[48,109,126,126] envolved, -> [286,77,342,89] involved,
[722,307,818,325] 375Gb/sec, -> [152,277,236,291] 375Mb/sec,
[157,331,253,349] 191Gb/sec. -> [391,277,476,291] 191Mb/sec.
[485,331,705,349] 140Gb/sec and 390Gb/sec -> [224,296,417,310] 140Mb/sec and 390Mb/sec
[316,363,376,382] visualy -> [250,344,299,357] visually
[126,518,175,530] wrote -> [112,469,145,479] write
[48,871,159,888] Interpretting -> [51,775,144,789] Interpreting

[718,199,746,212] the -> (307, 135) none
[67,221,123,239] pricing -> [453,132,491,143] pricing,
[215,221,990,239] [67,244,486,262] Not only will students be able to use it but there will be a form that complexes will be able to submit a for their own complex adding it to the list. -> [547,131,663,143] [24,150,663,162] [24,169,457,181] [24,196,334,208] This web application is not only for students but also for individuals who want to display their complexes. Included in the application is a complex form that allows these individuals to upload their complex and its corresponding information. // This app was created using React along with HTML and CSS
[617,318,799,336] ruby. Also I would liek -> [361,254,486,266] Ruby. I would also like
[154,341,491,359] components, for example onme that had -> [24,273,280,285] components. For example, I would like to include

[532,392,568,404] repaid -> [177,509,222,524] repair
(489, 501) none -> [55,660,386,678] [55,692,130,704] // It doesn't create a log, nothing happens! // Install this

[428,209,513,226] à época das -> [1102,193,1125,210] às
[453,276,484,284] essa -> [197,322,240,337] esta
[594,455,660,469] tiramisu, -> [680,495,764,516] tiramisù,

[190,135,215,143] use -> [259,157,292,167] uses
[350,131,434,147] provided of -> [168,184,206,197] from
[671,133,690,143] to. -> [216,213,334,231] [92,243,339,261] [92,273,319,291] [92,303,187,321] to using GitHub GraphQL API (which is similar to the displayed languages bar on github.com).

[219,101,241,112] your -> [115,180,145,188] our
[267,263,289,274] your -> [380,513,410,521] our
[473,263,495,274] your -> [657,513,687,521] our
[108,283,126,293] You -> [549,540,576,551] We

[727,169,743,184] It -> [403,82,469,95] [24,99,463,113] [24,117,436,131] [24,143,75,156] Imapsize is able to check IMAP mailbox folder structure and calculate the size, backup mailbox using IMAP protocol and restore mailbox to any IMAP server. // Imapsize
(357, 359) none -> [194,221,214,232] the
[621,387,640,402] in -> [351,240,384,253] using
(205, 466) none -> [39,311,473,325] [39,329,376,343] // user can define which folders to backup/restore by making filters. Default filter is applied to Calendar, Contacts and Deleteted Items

◇ ◇ ◇

**To-do item**
Output each record precisely as written.

**Output for this task**
[48,109,126,126] envolved, -> [286,77,342,89] involved,
[722,307,818,325] 375Gb/sec, -> [152,277,236,291] 375Mb/sec,
[157,331,253,349] 191Gb/sec. -> [391,277,476,291] 191Mb/sec.
[485,331,705,349] 140Gb/sec and 390Gb/sec -> [224,296,417,310] 140Mb/sec and 390Mb/sec
[316,363,376,382] visualy -> [250,344,299,357] visually
[126,518,175,530] wrote -> [112,469,145,479] write
[48,871,159,888] Interpretting -> [51,775,144,789] Interpreting

[718,199,746,212] the -> (307, 135) none
[67,221,123,239] pricing -> [453,132,491,143] pricing,
[215,221,990,239] [67,244,486,262] Not only will students be able to use it but there will be a form that complexes will be able to submit a for their own complex adding it to the list. -> [547,131,663,143] [24,150,663,162] [24,169,457,181] [24,196,334,208] This web application is not only for students but also for individuals who want to display their complexes. Included in the application is a complex form that allows these individuals to upload their complex and its corresponding information. // This app was created using React along with HTML and CSS
[617,318,799,336] ruby. Also I would liek -> [361,254,486,266] Ruby. I would also like
[154,341,491,359] components, for example onme that had -> [24,273,280,285] components. For example, I would like to include

[532,392,568,404] repaid -> [177,509,222,524] repair
(489, 501) none -> [55,660,386,678] [55,692,130,704] // It doesn't create a log, nothing happens! // Install this

[428,209,513,226] à época das -> [1102,193,1125,210] às
[453,276,484,284] essa -> [197,322,240,337] esta
[594,455,660,469] tiramisu, -> [680,495,764,516] tiramisù,

[190,135,215,143] use -> [259,157,292,167] uses
[350,131,434,147] provided of -> [168,184,206,197] from
[671,133,690,143] to. -> [216,213,334,231] [92,243,339,261] [92,273,319,291] [92,303,187,321] to using GitHub GraphQL API (which is similar to the displayed languages bar on github.com).

[219,101,241,112] your -> [115,180,145,188] our
[267,263,289,274] your -> [380,513,410,521] our
[473,263,495,274] your -> [657,513,687,521] our
[108,283,126,293] You -> [549,540,576,551] We

[727,169,743,184] It -> [403,82,469,95] [24,99,463,113] [24,117,436,131] [24,143,75,156] Imapsize is able to check IMAP mailbox folder structure and calculate the size, backup mailbox using IMAP protocol and restore mailbox to any IMAP server. // Imapsize
(357, 359) none -> [194,221,214,232] the
[621,387,640,402] in -> [351,240,384,253] using
(205, 466) none -> [39,311,473,325] [39,329,376,343] // user can define which folders to backup/restore by making filters. Default filter is applied to Calendar, Contacts and Deleteted Items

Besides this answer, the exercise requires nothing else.